* [Task]
Look through the records below, and whenever a line contains "orange", copy it.

Extracted information Block Start

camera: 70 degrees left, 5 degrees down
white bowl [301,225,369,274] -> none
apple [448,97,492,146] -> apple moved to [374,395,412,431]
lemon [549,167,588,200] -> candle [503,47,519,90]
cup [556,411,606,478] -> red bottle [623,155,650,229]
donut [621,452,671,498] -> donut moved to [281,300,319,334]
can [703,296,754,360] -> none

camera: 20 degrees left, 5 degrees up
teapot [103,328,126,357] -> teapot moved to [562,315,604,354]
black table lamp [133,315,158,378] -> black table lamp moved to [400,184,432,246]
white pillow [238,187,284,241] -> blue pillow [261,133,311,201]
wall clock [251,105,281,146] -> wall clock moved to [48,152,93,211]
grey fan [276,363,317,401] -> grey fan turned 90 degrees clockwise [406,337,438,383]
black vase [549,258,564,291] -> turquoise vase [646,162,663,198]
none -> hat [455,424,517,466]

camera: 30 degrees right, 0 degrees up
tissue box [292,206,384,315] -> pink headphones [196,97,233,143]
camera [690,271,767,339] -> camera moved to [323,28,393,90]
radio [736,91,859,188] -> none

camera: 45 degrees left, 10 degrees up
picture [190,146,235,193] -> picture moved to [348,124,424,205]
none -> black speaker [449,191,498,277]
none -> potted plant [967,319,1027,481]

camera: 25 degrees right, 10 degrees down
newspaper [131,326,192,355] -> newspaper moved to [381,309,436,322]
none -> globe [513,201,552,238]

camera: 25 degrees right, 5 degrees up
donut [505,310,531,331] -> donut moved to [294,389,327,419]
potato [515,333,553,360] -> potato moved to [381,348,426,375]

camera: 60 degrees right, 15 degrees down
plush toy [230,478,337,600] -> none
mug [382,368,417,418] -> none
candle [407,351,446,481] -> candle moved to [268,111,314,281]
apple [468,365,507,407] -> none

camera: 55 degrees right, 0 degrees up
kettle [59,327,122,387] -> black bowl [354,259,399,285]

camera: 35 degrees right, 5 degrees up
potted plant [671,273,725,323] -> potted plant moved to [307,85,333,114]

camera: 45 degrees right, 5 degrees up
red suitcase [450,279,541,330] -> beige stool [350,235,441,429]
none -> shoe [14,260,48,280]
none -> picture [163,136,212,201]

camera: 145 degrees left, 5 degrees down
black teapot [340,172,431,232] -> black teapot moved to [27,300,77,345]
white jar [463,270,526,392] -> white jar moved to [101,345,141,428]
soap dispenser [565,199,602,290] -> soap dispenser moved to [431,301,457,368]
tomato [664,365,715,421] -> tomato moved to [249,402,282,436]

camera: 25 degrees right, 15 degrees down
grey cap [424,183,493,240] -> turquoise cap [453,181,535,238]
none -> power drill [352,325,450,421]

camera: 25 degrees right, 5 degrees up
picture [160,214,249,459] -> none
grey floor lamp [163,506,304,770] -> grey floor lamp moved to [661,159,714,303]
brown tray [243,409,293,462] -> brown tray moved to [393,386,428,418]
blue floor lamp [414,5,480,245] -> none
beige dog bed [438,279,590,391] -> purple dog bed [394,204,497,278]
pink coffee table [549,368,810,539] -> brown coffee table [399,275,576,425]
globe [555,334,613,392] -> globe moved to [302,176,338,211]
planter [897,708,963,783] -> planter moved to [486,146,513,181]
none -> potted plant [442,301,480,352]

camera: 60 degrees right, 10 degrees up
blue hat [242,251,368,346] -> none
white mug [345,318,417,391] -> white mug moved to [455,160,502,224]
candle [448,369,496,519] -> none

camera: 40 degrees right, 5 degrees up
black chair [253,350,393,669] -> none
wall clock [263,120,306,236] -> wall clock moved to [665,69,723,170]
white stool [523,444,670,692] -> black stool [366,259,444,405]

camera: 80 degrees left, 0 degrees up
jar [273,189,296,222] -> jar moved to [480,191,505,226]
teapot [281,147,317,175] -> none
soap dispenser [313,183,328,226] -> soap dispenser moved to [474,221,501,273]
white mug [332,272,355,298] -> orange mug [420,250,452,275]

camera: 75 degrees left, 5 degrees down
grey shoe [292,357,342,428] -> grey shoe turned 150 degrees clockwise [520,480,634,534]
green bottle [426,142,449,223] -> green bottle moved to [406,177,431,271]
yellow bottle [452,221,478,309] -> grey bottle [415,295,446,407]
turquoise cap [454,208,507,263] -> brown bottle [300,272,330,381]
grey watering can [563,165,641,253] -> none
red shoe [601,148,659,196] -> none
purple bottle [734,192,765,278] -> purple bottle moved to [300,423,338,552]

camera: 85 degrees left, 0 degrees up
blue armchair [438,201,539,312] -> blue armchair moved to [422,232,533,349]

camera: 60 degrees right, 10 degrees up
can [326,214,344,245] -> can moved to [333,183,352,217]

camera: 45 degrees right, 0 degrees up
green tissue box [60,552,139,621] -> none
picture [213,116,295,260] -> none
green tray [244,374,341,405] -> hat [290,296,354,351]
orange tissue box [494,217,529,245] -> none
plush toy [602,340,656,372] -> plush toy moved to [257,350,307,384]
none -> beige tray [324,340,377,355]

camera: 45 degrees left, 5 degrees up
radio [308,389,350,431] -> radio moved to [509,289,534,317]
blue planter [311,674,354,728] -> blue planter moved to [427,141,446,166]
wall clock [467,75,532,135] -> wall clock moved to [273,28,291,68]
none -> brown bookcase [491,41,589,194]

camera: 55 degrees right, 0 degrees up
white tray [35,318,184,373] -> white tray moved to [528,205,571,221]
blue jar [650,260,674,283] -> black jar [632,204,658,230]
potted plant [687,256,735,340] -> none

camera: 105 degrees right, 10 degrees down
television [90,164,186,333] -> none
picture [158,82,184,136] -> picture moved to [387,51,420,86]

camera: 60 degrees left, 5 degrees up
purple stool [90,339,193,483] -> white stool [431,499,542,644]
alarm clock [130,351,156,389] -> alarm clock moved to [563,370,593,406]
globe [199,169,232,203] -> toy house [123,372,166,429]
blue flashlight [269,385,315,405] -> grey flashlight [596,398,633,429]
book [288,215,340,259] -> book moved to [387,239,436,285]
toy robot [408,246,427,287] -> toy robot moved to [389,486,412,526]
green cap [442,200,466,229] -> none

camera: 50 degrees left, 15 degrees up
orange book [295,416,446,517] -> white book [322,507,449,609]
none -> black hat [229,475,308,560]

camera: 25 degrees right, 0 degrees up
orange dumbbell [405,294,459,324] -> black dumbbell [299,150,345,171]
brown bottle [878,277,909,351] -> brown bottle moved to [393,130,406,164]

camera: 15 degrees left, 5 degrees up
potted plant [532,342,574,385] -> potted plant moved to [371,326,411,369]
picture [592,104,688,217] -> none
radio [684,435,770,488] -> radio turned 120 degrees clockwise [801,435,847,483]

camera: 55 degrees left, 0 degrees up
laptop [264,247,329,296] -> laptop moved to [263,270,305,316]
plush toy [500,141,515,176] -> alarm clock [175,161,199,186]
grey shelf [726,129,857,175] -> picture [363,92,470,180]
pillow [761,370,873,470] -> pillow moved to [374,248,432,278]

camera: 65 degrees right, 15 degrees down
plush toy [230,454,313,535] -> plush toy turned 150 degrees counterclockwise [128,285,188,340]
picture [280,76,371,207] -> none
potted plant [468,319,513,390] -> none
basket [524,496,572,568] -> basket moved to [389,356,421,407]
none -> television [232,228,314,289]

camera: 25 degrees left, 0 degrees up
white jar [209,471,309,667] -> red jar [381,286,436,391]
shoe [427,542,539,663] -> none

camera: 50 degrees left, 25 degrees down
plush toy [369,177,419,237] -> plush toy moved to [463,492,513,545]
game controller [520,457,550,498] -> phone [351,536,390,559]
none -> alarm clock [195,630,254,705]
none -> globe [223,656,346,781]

Extracted information Block End

* [Task response]
white mug [332,272,355,298] -> orange mug [420,250,452,275]
orange tissue box [494,217,529,245] -> none
orange book [295,416,446,517] -> white book [322,507,449,609]
orange dumbbell [405,294,459,324] -> black dumbbell [299,150,345,171]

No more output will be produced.